Write output to file

Once we finished all steps for linking the objects into the binary in memory,
we must convert any objects into their binary representation according to the spec and write the binary form into the file that was originally specified by path in the CLI.

Save indexes of entries of certain sections

The symbols inside the symbol table have a field index.
This index represents the index of the object itself within a section. This means that if we have 2 imported functions, and 2 defined functions, the max function index is 3. Currently, we only save imports within the import section. This means that for a symbol with index 2, we would get an out-of-bounds panic. To combat this, we must save an index of entries inside sections (such as a function section) that is not only increased by the section entries themselves, but also by imports.
Then, during the parsing of the symbol table, we can find the corresponding function of a symbol by matching the index.

This would need to be done for:

  • functions
  • memory
  • globals
  • tables

Another possibility is to count imports for that symbol type, and subtract that amount from the symbol index. This may be simpler, but the first option may provide us with more information during other processes. Time will tell what the final decision will be based on the usefulness of saving the index on the section entry itself.

Restructure wasm parser

Currently, we're relying on an existing project wasmparser which I've created before. However, its intention was to parse final wasm binaries.
This means we're doing an initial pass, and then once again parsing the custom sections seperately afterwards, causing not only extra work but also duplicating memory.
A big benefit of the current linking convention (as well as the wasm spec), is that all parsing can be done in a single pass.
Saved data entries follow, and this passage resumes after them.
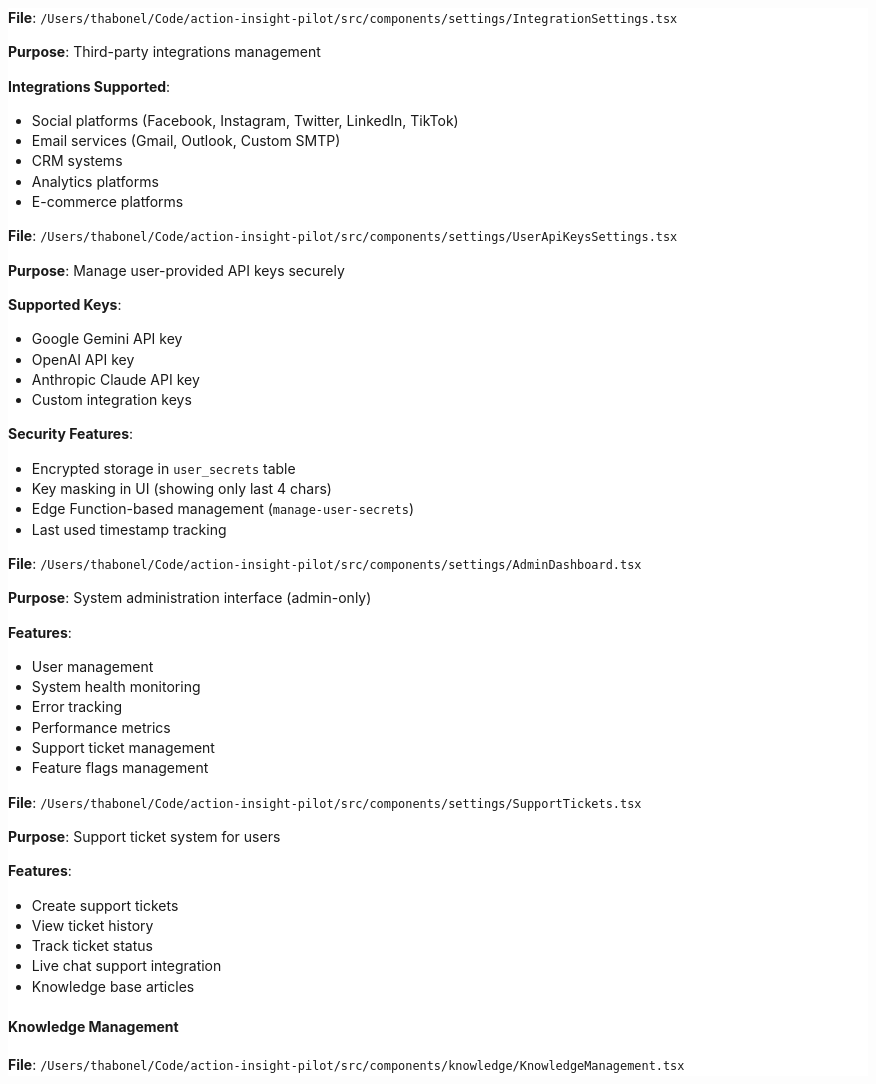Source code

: **File**: `/Users/thabonel/Code/action-insight-pilot/src/components/settings/IntegrationSettings.tsx`

**Purpose**: Third-party integrations management

**Integrations Supported**:
- Social platforms (Facebook, Instagram, Twitter, LinkedIn, TikTok)
- Email services (Gmail, Outlook, Custom SMTP)
- CRM systems
- Analytics platforms
- E-commerce platforms

**File**: `/Users/thabonel/Code/action-insight-pilot/src/components/settings/UserApiKeysSettings.tsx`

**Purpose**: Manage user-provided API keys securely

**Supported Keys**:
- Google Gemini API key
- OpenAI API key
- Anthropic Claude API key
- Custom integration keys

**Security Features**:
- Encrypted storage in `user_secrets` table
- Key masking in UI (showing only last 4 chars)
- Edge Function-based management (`manage-user-secrets`)
- Last used timestamp tracking

**File**: `/Users/thabonel/Code/action-insight-pilot/src/components/settings/AdminDashboard.tsx`

**Purpose**: System administration interface (admin-only)

**Features**:
- User management
- System health monitoring
- Error tracking
- Performance metrics
- Support ticket management
- Feature flags management

**File**: `/Users/thabonel/Code/action-insight-pilot/src/components/settings/SupportTickets.tsx`

**Purpose**: Support ticket system for users

**Features**:
- Create support tickets
- View ticket history
- Track ticket status
- Live chat support integration
- Knowledge base articles

#### Knowledge Management

**File**: `/Users/thabonel/Code/action-insight-pilot/src/components/knowledge/KnowledgeManagement.tsx`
Allowing us to perform the linking a lot quicker. This means we will extract the parser from the wasmparser project and modify it directly within the zwld project to iterate faster and specialize it, rather than keeping it generic.

New architecture:

  • Wasm struct, owning the wasm object file
  • This struct contains a parse function that reads from the file and parses each section in a single pass.
  • Linker struct, which owns the output file, and contains the logic to link the object files into a final binary.

TODO: Verify if we can perhaps utilize an iterator pattern while parsing each wasm object file and call this from within the linker.
This would allow us to not only parse everything we need in a single pass, but we could perhaps already handle some of the linking on each iteration.

Merging of sections

  • Merging of function sections (re-numbering functions)
  • Merging of globals sections (re-numbering globals)
  • Merging of event sections (re-numbering events)
  • Merging of table sections (re-numbering tables)
  • Merging of data segments (re-positioning data)

Verify feature compatibility

Each wasm object file can contain a "features" section that describes which features are required or used.
We must verify for each module that those match or else generate an appropriate error.

Handle start section

Although we do not need to handle the merging of start sections (that would be a linking error), we may have to re-index the start section to point to the new index of a function.

For now, we're not going to verify if we're building an executable or library. We'll handle that once we merge into zld.

Perform relocations

After merging sections, sections will be renumbered.
This means we must perform relocations to overwrite old indexes (such as a function index) into their new respective index.